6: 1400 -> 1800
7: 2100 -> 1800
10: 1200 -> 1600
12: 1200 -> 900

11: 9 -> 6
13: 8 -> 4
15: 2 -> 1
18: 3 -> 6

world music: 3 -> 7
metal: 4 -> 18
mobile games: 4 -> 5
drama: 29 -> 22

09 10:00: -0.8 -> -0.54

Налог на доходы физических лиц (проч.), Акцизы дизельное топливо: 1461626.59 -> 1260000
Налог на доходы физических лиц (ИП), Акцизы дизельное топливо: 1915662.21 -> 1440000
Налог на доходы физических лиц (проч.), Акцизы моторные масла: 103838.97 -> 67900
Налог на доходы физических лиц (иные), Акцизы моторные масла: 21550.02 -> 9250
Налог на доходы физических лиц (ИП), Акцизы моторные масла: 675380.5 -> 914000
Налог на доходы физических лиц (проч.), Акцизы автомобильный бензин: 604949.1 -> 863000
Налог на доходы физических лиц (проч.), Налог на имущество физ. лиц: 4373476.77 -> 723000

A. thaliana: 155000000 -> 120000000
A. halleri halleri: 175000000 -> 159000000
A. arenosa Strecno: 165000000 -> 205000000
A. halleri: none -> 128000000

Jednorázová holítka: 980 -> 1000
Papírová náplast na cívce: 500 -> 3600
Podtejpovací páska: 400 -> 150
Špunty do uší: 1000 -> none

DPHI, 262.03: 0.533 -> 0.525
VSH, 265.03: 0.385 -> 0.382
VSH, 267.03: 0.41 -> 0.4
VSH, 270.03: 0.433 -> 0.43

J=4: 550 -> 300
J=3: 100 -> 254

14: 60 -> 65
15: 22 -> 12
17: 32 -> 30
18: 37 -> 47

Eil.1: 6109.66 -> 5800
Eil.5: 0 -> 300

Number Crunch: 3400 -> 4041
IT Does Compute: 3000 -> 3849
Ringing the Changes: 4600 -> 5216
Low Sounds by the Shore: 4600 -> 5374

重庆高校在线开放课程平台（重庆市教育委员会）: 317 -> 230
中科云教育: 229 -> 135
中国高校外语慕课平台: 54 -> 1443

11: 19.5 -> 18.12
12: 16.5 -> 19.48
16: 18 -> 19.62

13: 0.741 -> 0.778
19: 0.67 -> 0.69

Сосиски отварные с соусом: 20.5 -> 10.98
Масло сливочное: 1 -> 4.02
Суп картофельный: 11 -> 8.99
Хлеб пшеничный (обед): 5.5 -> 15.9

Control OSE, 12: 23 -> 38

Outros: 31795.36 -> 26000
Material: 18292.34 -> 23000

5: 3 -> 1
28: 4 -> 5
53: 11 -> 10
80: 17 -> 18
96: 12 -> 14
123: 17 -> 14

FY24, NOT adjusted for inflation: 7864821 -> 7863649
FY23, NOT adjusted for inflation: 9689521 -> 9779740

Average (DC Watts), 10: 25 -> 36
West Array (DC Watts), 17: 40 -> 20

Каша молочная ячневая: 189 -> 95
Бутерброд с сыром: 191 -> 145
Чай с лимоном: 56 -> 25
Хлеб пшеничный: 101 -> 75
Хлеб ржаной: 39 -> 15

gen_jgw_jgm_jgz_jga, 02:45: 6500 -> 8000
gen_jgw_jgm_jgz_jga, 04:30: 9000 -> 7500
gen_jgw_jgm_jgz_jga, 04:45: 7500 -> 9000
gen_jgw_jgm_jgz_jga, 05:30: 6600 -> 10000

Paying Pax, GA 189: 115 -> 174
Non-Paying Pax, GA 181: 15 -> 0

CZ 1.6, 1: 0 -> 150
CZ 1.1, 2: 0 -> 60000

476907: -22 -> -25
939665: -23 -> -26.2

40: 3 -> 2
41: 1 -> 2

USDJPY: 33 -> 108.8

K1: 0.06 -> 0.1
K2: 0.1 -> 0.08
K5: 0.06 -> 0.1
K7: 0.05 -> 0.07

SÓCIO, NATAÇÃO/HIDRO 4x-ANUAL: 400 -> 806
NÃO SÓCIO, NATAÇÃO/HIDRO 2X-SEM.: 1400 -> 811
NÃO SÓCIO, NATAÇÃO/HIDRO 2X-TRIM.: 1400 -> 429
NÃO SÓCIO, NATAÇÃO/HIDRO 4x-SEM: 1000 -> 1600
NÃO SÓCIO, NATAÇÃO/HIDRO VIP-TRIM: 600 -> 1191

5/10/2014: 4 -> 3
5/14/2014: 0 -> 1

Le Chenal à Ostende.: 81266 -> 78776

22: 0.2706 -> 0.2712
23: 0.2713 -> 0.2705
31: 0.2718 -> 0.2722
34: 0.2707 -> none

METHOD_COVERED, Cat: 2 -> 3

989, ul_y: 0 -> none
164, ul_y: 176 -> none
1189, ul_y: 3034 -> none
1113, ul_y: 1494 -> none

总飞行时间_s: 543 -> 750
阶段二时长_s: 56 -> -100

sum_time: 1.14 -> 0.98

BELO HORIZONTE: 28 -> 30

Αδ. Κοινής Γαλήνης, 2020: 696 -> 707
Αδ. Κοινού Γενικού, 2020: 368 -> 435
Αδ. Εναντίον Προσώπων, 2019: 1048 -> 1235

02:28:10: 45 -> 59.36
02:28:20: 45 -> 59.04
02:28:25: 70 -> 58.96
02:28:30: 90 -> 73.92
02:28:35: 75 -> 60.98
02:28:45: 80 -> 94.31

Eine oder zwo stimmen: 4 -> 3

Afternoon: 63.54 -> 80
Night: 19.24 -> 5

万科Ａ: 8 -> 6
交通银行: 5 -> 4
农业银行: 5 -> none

> **What is needed**: For this exercise, write all the records out again exactly.

> **Result of this exercise**:
6: 1400 -> 1800
7: 2100 -> 1800
10: 1200 -> 1600
12: 1200 -> 900

11: 9 -> 6
13: 8 -> 4
15: 2 -> 1
18: 3 -> 6

world music: 3 -> 7
metal: 4 -> 18
mobile games: 4 -> 5
drama: 29 -> 22

09 10:00: -0.8 -> -0.54

Налог на доходы физических лиц (проч.), Акцизы дизельное топливо: 1461626.59 -> 1260000
Налог на доходы физических лиц (ИП), Акцизы дизельное топливо: 1915662.21 -> 1440000
Налог на доходы физических лиц (проч.), Акцизы моторные масла: 103838.97 -> 67900
Налог на доходы физических лиц (иные), Акцизы моторные масла: 21550.02 -> 9250
Налог на доходы физических лиц (ИП), Акцизы моторные масла: 675380.5 -> 914000
Налог на доходы физических лиц (проч.), Акцизы автомобильный бензин: 604949.1 -> 863000
Налог на доходы физических лиц (проч.), Налог на имущество физ. лиц: 4373476.77 -> 723000

A. thaliana: 155000000 -> 120000000
A. halleri halleri: 175000000 -> 159000000
A. arenosa Strecno: 165000000 -> 205000000
A. halleri: none -> 128000000

Jednorázová holítka: 980 -> 1000
Papírová náplast na cívce: 500 -> 3600
Podtejpovací páska: 400 -> 150
Špunty do uší: 1000 -> none

DPHI, 262.03: 0.533 -> 0.525
VSH, 265.03: 0.385 -> 0.382
VSH, 267.03: 0.41 -> 0.4
VSH, 270.03: 0.433 -> 0.43

J=4: 550 -> 300
J=3: 100 -> 254

14: 60 -> 65
15: 22 -> 12
17: 32 -> 30
18: 37 -> 47

Eil.1: 6109.66 -> 5800
Eil.5: 0 -> 300

Number Crunch: 3400 -> 4041
IT Does Compute: 3000 -> 3849
Ringing the Changes: 4600 -> 5216
Low Sounds by the Shore: 4600 -> 5374

重庆高校在线开放课程平台（重庆市教育委员会）: 317 -> 230
中科云教育: 229 -> 135
中国高校外语慕课平台: 54 -> 1443

11: 19.5 -> 18.12
12: 16.5 -> 19.48
16: 18 -> 19.62

13: 0.741 -> 0.778
19: 0.67 -> 0.69

Сосиски отварные с соусом: 20.5 -> 10.98
Масло сливочное: 1 -> 4.02
Суп картофельный: 11 -> 8.99
Хлеб пшеничный (обед): 5.5 -> 15.9

Control OSE, 12: 23 -> 38

Outros: 31795.36 -> 26000
Material: 18292.34 -> 23000

5: 3 -> 1
28: 4 -> 5
53: 11 -> 10
80: 17 -> 18
96: 12 -> 14
123: 17 -> 14

FY24, NOT adjusted for inflation: 7864821 -> 7863649
FY23, NOT adjusted for inflation: 9689521 -> 9779740

Average (DC Watts), 10: 25 -> 36
West Array (DC Watts), 17: 40 -> 20

Каша молочная ячневая: 189 -> 95
Бутерброд с сыром: 191 -> 145
Чай с лимоном: 56 -> 25
Хлеб пшеничный: 101 -> 75
Хлеб ржаной: 39 -> 15

gen_jgw_jgm_jgz_jga, 02:45: 6500 -> 8000
gen_jgw_jgm_jgz_jga, 04:30: 9000 -> 7500
gen_jgw_jgm_jgz_jga, 04:45: 7500 -> 9000
gen_jgw_jgm_jgz_jga, 05:30: 6600 -> 10000

Paying Pax, GA 189: 115 -> 174
Non-Paying Pax, GA 181: 15 -> 0

CZ 1.6, 1: 0 -> 150
CZ 1.1, 2: 0 -> 60000

476907: -22 -> -25
939665: -23 -> -26.2

40: 3 -> 2
41: 1 -> 2

USDJPY: 33 -> 108.8

K1: 0.06 -> 0.1
K2: 0.1 -> 0.08
K5: 0.06 -> 0.1
K7: 0.05 -> 0.07

SÓCIO, NATAÇÃO/HIDRO 4x-ANUAL: 400 -> 806
NÃO SÓCIO, NATAÇÃO/HIDRO 2X-SEM.: 1400 -> 811
NÃO SÓCIO, NATAÇÃO/HIDRO 2X-TRIM.: 1400 -> 429
NÃO SÓCIO, NATAÇÃO/HIDRO 4x-SEM: 1000 -> 1600
NÃO SÓCIO, NATAÇÃO/HIDRO VIP-TRIM: 600 -> 1191

5/10/2014: 4 -> 3
5/14/2014: 0 -> 1

Le Chenal à Ostende.: 81266 -> 78776

22: 0.2706 -> 0.2712
23: 0.2713 -> 0.2705
31: 0.2718 -> 0.2722
34: 0.2707 -> none

METHOD_COVERED, Cat: 2 -> 3

989, ul_y: 0 -> none
164, ul_y: 176 -> none
1189, ul_y: 3034 -> none
1113, ul_y: 1494 -> none

总飞行时间_s: 543 -> 750
阶段二时长_s: 56 -> -100

sum_time: 1.14 -> 0.98

BELO HORIZONTE: 28 -> 30

Αδ. Κοινής Γαλήνης, 2020: 696 -> 707
Αδ. Κοινού Γενικού, 2020: 368 -> 435
Αδ. Εναντίον Προσώπων, 2019: 1048 -> 1235

02:28:10: 45 -> 59.36
02:28:20: 45 -> 59.04
02:28:25: 70 -> 58.96
02:28:30: 90 -> 73.92
02:28:35: 75 -> 60.98
02:28:45: 80 -> 94.31

Eine oder zwo stimmen: 4 -> 3

Afternoon: 63.54 -> 80
Night: 19.24 -> 5

万科Ａ: 8 -> 6
交通银行: 5 -> 4
农业银行: 5 -> none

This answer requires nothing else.